Conversely, areas away from the city centre are expected to have a more stable residence situation and a lower turnover rate. As a result, households living in such areas are less likely to conduct EPC assessment. This trend is well presented in Figure 5.

### 3.3. Validation Summary

In this section, the 200 randomly selected samples have been tested by our model and the results have been manually validated with their actual location. The validation results show that 97% of the model estimates are accurate. The model has then been applied to all existing EPC data from Southampton, generating results that can be used by GIS systems for further analysis.

## 4. Conclusion

In this paper, we identified a current gap in the UK where a large number building-level energy performance datasets have not been equipped with geographic references, impeding the effort of connecting such information with other demographic datasets. We addressed this gap by developing a model that is able to automatically estimate the geographic location of all dwellings recorded in EPC database. To test the performance of this model, we applied in to 200 randomly selected sample dwellings in Southampton and the model estimates were manually validated by comparing with the dwellings’ actual location. The validation results show a good level of accuracy as 97% of the results are found to be correct. Only 6 (out of 200) samples showed errors, which are caused by the way of how addresses of flats are displayed in the UK (see Section 3.1).

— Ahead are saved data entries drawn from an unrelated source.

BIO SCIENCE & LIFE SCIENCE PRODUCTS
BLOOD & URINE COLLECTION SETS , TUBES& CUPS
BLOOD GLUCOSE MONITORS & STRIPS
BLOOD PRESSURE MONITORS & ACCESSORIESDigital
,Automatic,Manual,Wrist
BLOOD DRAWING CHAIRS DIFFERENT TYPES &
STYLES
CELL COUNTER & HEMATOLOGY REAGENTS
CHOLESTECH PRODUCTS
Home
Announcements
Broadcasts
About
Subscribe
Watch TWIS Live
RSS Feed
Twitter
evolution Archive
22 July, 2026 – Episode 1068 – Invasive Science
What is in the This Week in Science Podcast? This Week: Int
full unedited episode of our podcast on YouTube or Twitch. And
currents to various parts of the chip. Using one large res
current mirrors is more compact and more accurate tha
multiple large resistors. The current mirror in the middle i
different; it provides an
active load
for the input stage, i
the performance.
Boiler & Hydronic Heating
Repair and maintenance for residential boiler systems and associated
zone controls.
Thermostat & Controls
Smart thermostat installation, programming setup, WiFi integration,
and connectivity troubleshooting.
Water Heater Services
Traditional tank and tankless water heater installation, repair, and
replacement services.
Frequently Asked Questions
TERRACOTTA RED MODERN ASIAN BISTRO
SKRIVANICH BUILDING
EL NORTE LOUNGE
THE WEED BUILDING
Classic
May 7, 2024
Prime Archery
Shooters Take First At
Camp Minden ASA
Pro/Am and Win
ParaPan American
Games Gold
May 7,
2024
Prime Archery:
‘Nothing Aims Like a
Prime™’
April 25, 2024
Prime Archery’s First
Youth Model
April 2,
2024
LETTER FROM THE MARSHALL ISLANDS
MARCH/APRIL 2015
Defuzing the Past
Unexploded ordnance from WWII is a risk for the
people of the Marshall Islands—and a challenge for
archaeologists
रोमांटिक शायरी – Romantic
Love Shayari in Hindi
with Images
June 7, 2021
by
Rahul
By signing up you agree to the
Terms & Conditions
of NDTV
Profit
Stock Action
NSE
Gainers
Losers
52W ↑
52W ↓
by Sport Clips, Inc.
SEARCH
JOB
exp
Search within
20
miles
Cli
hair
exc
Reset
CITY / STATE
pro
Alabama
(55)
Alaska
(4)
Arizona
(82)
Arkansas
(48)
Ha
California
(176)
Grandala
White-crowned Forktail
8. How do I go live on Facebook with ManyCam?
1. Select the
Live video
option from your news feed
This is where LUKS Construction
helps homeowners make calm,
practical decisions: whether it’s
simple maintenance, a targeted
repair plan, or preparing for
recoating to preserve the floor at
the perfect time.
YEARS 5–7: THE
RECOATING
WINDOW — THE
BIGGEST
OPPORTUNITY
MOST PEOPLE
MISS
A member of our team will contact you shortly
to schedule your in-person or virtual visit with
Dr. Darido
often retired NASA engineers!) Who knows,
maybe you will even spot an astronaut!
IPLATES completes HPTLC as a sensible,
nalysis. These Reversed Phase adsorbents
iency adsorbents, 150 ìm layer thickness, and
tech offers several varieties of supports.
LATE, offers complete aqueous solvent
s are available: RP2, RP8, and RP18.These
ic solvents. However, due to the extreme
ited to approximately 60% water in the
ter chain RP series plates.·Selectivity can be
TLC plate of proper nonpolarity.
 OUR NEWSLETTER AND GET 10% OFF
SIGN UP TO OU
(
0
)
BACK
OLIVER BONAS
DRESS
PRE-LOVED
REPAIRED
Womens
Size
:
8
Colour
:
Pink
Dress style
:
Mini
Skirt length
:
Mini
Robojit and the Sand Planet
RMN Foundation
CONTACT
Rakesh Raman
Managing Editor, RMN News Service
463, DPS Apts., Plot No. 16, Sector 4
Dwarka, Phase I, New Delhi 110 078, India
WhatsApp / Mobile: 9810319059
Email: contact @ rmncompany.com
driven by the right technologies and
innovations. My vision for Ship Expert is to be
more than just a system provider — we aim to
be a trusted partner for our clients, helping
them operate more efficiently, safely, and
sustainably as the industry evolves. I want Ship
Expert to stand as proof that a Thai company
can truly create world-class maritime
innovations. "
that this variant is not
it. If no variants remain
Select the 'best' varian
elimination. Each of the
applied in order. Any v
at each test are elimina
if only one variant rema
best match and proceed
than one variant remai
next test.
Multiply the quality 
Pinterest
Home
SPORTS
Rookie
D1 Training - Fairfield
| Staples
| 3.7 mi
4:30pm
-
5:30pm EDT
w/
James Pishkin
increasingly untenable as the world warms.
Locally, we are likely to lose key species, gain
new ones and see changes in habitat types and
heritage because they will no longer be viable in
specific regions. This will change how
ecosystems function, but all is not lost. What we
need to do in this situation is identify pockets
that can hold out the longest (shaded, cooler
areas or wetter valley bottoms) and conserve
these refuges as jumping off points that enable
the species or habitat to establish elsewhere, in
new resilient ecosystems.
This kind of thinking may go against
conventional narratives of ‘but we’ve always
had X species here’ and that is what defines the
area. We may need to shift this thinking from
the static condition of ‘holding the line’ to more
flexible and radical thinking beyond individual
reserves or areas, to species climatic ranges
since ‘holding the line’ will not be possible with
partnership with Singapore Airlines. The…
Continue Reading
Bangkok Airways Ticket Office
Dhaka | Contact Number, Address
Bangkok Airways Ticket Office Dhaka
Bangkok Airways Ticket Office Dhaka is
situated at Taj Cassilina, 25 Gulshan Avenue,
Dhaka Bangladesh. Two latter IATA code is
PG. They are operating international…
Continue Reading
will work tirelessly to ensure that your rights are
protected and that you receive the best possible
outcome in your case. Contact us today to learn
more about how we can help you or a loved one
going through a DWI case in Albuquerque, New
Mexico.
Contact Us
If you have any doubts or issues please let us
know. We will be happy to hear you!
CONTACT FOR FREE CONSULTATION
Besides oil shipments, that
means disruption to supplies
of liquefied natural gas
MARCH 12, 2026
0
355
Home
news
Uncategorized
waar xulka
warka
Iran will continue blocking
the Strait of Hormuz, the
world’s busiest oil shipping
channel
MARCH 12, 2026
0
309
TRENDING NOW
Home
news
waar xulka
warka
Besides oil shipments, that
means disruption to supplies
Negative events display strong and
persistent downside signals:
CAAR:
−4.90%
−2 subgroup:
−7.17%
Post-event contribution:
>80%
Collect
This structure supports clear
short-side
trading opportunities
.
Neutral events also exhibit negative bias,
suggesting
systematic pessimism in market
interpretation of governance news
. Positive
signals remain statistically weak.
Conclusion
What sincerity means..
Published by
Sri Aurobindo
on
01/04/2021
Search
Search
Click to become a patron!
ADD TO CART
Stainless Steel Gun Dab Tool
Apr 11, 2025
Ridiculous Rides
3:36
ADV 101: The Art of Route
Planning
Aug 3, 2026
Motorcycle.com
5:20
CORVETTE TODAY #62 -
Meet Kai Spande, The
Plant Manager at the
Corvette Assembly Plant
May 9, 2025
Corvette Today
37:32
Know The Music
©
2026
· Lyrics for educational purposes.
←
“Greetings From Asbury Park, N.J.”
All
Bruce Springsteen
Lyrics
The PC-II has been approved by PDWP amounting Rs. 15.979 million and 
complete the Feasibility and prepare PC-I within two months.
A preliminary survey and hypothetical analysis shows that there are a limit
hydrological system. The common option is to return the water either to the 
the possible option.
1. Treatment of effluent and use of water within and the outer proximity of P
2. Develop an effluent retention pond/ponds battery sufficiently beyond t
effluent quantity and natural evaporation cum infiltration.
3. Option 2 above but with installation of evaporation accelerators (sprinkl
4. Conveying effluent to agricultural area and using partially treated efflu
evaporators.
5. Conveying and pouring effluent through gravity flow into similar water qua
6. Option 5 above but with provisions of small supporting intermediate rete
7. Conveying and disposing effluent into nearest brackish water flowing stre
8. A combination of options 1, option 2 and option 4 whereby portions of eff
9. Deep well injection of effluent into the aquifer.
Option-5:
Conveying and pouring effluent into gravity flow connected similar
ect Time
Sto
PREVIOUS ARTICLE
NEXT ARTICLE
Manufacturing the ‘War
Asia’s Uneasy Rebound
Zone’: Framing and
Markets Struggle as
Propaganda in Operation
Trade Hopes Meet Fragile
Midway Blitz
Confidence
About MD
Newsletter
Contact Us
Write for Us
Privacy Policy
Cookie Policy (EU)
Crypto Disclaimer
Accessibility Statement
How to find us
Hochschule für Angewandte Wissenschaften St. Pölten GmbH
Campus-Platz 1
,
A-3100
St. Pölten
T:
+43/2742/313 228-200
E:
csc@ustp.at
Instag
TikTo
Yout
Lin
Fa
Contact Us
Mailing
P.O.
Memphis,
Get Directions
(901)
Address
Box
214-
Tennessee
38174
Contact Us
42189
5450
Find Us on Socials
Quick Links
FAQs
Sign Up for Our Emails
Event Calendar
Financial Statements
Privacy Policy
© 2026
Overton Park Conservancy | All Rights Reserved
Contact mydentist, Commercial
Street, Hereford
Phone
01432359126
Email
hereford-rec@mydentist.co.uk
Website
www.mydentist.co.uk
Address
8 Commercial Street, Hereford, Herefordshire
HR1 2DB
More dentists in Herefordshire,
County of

We have then applied our model to existing EPC datasets in Southampton (n = 47426). The results are able to reveal the distribution of EPC data within the city (see Figure 5). Areas close to the city centre and educational institutions are found to have the highest proportion of EPC datasets. Conversely, areas away from the city centre are found to have less amount of EPC data due to a more stable residence condition.

Overall, the model presented in this paper is able to bridge a current gap in terms of data applicability in the UK, paving the way for building-level energy performance to be widely used for city-scale energy studies.